Excerpt provided START

On 2017-10-19 14:39, Peter Grandi wrote:
[ ... ]
Oh please, please a bit less silliness would be welcome here.
In a previous comment on this tedious thread I had written:
If the block device abstraction layer and lower layers work
correctly, Btrfs does not have problems of that sort when
adding new devices; conversely if the block device layer and
lower layers do not work correctly, no mainline Linux
filesystem I know can cope with that.
Note: "work correctly" does not mean "work error-free".
The last line is very important and I added it advisedly.
[ ... ]
Filesystems run on top of *block-devices* with a definite
interface and a definite state machine, and filesystems in
general assume that the block-device works *correctly*.
They do run on top of USB or SATA devices, otherwise a
significant majority of systems running Linux and/or BSD
should not be operating right now.
That would be big news to any Linux/UNIX filesystem developer,
who would have to rush to add SATA and USB protocol and state
machine handling to their implementations, which currently only
support the block-device protocol and state machine.
Please send patches :-)
In casual conversation, the concept of something being on top of
something else is usually a transitive property, higher layers are still
built on top of lower layers, irrespective of what layers are in between
them (though this does not preclude lower layers from being
interchangeable). Filesystems run on top of SATA or USB devices because
they run on top of the block layer, which in turn runs on top of SATA
and USB devices. This is no different than how SSH runs on top of IP
because it runs on TCP or SCTP, which in turn run on top of IP.
Note to some readers: there are filesystems designed to work
on top not of block devices, like on top the MTD abstraction
layer, for example.
Yes, they don't directly access them, but the block layer
isn't much more than command translation, scheduling, and
accounting, so this distinction is meaningless and largely
irrelevant.
More tedious silliness and grossly ignorant too, because the
protocol and state machine of the block-device layer is
completely different from that of both SATA and USB, and the
mapping of the SATA or USB protocols and state machines onto the
block-device ones is actually a very complex, difficult, and
error prone task, involving mountains of very hairy code. In
particular since the block-device protocol and state machine are
rather simplistic, a lot is lost in translation.
Note: the SATA handling firmware in disk device often involves
*dozens of thousands* of lines of code, and "all it does" is
"just" reading the device and passing the content over the IO
bus.

Excerpt provided END

■ **Problem A**: Can you reproduce the listing from the data collection below word for word, from its first line to its last?

Data START

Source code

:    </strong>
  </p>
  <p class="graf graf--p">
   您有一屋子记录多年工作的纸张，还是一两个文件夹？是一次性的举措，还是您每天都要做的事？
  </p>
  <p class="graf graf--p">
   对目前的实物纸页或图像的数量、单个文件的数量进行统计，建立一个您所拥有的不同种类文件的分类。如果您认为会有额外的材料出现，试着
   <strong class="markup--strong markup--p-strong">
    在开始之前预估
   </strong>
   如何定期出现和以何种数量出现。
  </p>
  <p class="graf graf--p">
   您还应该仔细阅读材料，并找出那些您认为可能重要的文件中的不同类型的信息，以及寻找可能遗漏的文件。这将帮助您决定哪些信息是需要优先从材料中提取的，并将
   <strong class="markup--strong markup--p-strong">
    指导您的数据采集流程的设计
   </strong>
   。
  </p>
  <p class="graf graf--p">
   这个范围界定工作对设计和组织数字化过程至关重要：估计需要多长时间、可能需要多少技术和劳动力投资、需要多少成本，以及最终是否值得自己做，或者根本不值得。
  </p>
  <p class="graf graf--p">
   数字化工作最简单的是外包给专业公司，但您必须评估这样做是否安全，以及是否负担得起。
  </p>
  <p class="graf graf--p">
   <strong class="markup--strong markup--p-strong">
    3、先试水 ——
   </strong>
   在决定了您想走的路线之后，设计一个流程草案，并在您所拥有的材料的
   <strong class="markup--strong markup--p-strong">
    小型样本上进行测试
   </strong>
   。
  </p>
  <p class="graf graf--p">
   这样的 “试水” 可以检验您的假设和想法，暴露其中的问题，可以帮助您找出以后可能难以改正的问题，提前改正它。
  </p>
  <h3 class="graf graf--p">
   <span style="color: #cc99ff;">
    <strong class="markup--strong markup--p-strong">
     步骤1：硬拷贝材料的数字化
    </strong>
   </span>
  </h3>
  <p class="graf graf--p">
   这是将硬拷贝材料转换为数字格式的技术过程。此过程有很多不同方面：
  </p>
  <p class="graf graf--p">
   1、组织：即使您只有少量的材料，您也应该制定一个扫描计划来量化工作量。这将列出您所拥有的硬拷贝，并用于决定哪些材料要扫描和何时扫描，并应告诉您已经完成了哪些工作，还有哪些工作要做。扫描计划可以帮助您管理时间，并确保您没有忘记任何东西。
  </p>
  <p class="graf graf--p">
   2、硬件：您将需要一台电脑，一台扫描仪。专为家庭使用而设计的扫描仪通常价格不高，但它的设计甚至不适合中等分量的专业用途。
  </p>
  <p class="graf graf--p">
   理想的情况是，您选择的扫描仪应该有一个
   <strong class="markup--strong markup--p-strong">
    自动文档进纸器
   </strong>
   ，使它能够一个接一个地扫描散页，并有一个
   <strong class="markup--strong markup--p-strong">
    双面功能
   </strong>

Data END

■ **Problem B**: In the Btrfs thread, what abstraction layer is named as an example of something some filesystems are designed to run on instead of block devices?

■ **Your response A**:
Source code

:    </strong>
  </p>
  <p class="graf graf--p">
   您有一屋子记录多年工作的纸张，还是一两个文件夹？是一次性的举措，还是您每天都要做的事？
  </p>
  <p class="graf graf--p">
   对目前的实物纸页或图像的数量、单个文件的数量进行统计，建立一个您所拥有的不同种类文件的分类。如果您认为会有额外的材料出现，试着
   <strong class="markup--strong markup--p-strong">
    在开始之前预估
   </strong>
   如何定期出现和以何种数量出现。
  </p>
  <p class="graf graf--p">
   您还应该仔细阅读材料，并找出那些您认为可能重要的文件中的不同类型的信息，以及寻找可能遗漏的文件。这将帮助您决定哪些信息是需要优先从材料中提取的，并将
   <strong class="markup--strong markup--p-strong">
    指导您的数据采集流程的设计
   </strong>
   。
  </p>
  <p class="graf graf--p">
   这个范围界定工作对设计和组织数字化过程至关重要：估计需要多长时间、可能需要多少技术和劳动力投资、需要多少成本，以及最终是否值得自己做，或者根本不值得。
  </p>
  <p class="graf graf--p">
   数字化工作最简单的是外包给专业公司，但您必须评估这样做是否安全，以及是否负担得起。
  </p>
  <p class="graf graf--p">
   <strong class="markup--strong markup--p-strong">
    3、先试水 ——
   </strong>
   在决定了您想走的路线之后，设计一个流程草案，并在您所拥有的材料的
   <strong class="markup--strong markup--p-strong">
    小型样本上进行测试
   </strong>
   。
  </p>
  <p class="graf graf--p">
   这样的 “试水” 可以检验您的假设和想法，暴露其中的问题，可以帮助您找出以后可能难以改正的问题，提前改正它。
  </p>
  <h3 class="graf graf--p">
   <span style="color: #cc99ff;">
    <strong class="markup--strong markup--p-strong">
     步骤1：硬拷贝材料的数字化
    </strong>
   </span>
  </h3>
  <p class="graf graf--p">
   这是将硬拷贝材料转换为数字格式的技术过程。此过程有很多不同方面：
  </p>
  <p class="graf graf--p">
   1、组织：即使您只有少量的材料，您也应该制定一个扫描计划来量化工作量。这将列出您所拥有的硬拷贝，并用于决定哪些材料要扫描和何时扫描，并应告诉您已经完成了哪些工作，还有哪些工作要做。扫描计划可以帮助您管理时间，并确保您没有忘记任何东西。
  </p>
  <p class="graf graf--p">
   2、硬件：您将需要一台电脑，一台扫描仪。专为家庭使用而设计的扫描仪通常价格不高，但它的设计甚至不适合中等分量的专业用途。
  </p>
  <p class="graf graf--p">
   理想的情况是，您选择的扫描仪应该有一个
   <strong class="markup--strong markup--p-strong">
    自动文档进纸器
   </strong>
   ，使它能够一个接一个地扫描散页，并有一个
   <strong class="markup--strong markup--p-strong">
    双面功能
   </strong>

■ **Your response B**: The MTD abstraction layer.